Warner Bros. brings Extremely Loud and Incredibly Close to Blu-ray with a beautiful 1080p AVC-encoded transfer that's virtually perfect. As with most of Warner's more recent releases, there's no signs of artifacting or noise. Skin tones come across beautifully, and the color palate manages to remain vital and, indeed, vibrant despite the grayish overtones that were likely chosen to evoke the somber atmosphere of New York in the aftermath of the attacks.
Likewise, the audio transfer is terrific. Even though the story provides a great deal of sensory overload, the folks at the Warner's high-def department did an excellent job of isolating each sound while simultaneously weaving them together. To use an oxymoron (there's a fantastic scene in the film about oxymorons, by the way), the Blu-ray's soundtrack is a controlled cacophony (didn't know you'd need a thesaurus for this review, did ya?)
Beyond the Feature
In spite of its lukewarm reception from both critics and audiences, Warner Bros. has afforded Extremely Loud and Incredibly Close a number of insightful and entertaining bonus features that - to be perfectly honest - spend a lot of time explaining away and seemingly trying to excuse the chaotic nature of the story.
Most unusual (and refreshing) is the fact that the disc's best extra feature is what for most releases would be the yawner of the bunch. 'Making Extremely Loud and Incredibly Close,' a 20-minute making-of featurette, provides a great deal of insight into the collaborative nature of bringing this project to fruition.
Interviews with Daldry, Roth, and other members of the cast and crew paints a picture of film production as it should be inasmuch as it offers details on aspects of filmmaking that many such featurettes leave out. The feature has the usual suspects (the challenges of adaptation, finding the cast, etc.) but it also focuses on some of the finer details, including the necessity of understanding characterization and development to departments as the taken-for-granted costuming and production design departments.

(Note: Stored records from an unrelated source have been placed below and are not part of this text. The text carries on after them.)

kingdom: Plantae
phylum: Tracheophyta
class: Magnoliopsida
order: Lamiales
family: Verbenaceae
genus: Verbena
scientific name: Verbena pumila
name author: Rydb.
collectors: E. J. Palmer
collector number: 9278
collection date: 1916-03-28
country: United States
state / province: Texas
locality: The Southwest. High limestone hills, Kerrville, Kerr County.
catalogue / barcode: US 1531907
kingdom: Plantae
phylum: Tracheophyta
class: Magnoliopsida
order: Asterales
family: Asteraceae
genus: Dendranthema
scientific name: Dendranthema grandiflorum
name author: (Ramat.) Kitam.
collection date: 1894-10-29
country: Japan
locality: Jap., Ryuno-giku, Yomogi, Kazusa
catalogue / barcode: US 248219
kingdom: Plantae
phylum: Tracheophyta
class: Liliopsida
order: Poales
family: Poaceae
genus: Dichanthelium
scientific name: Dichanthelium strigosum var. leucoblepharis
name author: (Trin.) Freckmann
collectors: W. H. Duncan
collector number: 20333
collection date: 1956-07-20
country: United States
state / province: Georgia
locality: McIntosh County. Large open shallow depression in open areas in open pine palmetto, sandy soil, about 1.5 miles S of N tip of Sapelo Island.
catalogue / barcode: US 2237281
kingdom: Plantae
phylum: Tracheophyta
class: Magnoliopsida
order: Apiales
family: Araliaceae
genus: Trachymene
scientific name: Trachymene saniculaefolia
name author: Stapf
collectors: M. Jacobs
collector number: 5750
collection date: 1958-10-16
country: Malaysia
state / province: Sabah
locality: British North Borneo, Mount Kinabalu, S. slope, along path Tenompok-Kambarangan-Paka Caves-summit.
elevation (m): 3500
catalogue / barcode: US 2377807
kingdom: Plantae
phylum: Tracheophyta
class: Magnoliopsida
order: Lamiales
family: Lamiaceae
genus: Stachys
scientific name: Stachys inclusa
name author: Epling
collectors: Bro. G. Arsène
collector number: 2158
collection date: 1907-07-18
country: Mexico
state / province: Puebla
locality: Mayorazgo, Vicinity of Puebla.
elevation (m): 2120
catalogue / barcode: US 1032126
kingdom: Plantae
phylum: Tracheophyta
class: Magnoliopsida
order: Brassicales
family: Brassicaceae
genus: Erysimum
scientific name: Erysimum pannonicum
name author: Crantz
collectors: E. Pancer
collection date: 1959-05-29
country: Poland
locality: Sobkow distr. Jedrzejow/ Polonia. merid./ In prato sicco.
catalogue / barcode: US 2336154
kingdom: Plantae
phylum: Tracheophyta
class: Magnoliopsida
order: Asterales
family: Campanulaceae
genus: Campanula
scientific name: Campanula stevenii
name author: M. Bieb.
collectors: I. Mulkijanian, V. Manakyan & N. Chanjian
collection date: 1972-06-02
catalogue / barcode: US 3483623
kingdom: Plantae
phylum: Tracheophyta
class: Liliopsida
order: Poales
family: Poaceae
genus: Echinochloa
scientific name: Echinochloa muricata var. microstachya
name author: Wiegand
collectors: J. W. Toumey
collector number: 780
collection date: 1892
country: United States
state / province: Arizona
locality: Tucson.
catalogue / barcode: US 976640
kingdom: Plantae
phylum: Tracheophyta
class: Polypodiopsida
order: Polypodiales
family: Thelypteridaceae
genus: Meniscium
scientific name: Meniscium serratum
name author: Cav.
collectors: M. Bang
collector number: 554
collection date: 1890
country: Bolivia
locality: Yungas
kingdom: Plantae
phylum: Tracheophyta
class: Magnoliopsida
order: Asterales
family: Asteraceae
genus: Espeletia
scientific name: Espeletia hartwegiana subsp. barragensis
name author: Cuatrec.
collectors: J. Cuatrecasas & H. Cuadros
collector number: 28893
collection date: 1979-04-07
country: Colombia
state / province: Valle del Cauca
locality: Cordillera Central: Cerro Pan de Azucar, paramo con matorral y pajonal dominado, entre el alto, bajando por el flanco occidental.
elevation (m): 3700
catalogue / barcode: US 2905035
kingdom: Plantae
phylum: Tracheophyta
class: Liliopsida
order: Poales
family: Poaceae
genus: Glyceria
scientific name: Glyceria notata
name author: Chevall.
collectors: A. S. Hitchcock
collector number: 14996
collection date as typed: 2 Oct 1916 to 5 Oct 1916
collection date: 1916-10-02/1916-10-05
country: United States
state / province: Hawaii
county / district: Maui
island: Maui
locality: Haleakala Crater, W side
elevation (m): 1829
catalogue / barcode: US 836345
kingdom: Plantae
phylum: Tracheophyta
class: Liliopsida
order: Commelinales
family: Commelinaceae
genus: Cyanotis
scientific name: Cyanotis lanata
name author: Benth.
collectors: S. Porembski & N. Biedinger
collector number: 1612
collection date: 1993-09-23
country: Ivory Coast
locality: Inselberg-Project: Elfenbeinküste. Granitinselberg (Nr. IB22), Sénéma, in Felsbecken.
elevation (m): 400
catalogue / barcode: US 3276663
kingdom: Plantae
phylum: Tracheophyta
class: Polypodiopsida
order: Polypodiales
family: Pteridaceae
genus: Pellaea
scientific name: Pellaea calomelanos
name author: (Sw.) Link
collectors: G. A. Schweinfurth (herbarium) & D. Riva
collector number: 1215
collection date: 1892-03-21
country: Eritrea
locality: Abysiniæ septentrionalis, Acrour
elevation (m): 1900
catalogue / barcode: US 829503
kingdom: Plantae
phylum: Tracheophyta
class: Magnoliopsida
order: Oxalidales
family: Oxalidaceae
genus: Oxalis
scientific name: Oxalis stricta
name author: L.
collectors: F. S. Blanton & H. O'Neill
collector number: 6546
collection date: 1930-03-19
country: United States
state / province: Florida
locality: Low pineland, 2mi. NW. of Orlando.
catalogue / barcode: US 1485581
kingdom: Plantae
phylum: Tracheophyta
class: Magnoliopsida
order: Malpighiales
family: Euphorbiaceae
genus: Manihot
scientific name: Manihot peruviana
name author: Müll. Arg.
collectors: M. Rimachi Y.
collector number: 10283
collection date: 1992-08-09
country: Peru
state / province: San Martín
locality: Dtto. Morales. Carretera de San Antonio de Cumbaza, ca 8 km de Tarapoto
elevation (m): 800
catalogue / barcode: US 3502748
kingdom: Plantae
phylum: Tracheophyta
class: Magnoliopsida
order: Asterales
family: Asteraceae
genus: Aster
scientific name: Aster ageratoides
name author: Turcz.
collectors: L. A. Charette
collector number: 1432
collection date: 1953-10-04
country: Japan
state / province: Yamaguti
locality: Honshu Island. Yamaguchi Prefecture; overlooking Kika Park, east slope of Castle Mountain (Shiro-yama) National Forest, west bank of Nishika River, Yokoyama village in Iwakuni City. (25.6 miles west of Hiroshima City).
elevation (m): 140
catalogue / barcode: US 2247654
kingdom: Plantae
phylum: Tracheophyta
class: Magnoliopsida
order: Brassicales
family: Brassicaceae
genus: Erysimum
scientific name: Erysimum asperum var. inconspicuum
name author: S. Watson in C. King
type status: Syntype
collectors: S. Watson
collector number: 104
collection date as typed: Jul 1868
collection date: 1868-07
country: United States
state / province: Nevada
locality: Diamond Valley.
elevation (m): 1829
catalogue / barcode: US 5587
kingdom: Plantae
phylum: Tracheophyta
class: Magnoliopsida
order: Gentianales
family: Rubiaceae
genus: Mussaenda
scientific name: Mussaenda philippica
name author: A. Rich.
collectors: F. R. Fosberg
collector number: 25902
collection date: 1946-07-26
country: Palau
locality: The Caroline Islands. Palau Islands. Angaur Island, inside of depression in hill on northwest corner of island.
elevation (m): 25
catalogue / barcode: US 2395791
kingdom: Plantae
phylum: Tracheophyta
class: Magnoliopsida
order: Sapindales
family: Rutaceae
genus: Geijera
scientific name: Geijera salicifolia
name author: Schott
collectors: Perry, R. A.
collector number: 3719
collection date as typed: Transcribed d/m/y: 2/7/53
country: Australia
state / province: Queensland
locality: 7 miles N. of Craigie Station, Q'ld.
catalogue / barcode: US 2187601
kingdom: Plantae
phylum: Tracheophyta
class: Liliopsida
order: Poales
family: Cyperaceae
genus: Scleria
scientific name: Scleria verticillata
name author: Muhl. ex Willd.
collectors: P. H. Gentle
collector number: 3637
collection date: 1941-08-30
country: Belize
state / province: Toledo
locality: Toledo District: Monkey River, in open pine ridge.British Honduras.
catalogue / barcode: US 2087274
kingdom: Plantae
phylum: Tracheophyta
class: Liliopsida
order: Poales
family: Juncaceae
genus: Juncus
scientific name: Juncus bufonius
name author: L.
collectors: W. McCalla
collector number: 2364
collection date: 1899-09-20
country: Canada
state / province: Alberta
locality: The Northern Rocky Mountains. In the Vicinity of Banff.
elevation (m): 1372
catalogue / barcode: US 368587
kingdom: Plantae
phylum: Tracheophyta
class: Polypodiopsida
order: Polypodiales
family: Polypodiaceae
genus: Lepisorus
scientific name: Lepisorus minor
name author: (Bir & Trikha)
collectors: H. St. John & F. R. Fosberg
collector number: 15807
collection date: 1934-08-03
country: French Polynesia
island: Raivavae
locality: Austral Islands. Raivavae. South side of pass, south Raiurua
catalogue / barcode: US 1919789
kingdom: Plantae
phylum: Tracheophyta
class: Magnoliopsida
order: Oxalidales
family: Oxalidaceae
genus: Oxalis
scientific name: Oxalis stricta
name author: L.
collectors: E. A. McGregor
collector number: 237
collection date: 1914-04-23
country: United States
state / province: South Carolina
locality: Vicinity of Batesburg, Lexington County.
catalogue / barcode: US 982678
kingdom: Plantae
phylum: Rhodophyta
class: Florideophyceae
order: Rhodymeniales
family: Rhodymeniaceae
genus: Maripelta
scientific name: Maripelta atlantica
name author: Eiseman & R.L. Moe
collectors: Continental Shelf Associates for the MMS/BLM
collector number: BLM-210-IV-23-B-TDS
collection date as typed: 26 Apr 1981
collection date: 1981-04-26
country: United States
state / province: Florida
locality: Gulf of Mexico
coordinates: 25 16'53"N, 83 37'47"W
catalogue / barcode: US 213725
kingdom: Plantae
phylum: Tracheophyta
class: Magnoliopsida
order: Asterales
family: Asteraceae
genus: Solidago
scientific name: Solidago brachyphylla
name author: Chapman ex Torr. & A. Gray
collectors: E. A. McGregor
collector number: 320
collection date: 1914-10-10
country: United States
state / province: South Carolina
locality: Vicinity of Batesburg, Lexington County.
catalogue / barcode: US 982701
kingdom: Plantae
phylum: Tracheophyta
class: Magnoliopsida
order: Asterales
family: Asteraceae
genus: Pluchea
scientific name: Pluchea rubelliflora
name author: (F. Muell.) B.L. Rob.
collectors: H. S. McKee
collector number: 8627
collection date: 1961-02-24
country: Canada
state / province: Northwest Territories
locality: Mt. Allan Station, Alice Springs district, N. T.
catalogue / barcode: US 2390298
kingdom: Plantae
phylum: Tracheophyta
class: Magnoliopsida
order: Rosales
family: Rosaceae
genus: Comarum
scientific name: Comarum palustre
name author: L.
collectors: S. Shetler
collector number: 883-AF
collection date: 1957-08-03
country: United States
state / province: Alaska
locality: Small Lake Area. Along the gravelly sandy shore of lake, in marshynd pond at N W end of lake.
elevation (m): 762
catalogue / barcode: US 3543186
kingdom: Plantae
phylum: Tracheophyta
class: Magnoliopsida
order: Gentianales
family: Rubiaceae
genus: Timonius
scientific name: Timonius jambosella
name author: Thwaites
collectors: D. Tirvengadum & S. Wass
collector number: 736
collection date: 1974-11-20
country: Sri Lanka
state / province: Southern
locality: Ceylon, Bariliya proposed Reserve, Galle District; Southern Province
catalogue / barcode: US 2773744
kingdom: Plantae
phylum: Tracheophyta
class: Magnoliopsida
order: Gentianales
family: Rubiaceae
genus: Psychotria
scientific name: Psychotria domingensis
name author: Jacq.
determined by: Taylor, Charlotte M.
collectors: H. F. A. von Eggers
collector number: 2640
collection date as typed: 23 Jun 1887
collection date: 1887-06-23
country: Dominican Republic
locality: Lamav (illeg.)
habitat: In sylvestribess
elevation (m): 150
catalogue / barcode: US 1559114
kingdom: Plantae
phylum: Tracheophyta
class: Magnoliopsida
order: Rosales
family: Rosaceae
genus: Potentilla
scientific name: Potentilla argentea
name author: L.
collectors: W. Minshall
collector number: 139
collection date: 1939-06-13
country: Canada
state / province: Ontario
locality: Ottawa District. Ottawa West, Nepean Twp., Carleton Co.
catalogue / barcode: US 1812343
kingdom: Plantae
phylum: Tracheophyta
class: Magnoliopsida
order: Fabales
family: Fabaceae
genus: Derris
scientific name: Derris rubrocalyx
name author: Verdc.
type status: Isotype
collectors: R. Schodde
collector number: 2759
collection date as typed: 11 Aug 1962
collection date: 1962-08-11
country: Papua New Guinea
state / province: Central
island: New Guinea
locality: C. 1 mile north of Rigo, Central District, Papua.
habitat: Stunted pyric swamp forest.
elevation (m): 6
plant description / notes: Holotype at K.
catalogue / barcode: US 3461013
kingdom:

The other real highlight is 'Finding Oscar' (7:50), a look at the challenges and triumphs of the movie's first-time star Thomas Horn. The feature takes a look at how the producers found the young prodigy - his first public exposure was as the winner of a kids' edition of Jeopardy! - and how he manages to mold himself into a true actor. Really interesting and inspiring stuff.
Other features include:
The set also comes with a DVD and an UltraViolet copy of the movie. All bonus features are presented in 1080p high definition.
Extremely Loud and Incredibly Close is truly a mixed bag, but totally worth checking out at least once. At the end of the day it's extremely bold and ambitious, but it only comes across properly if you can overcome the incredibly contrived and complicated nature of the story.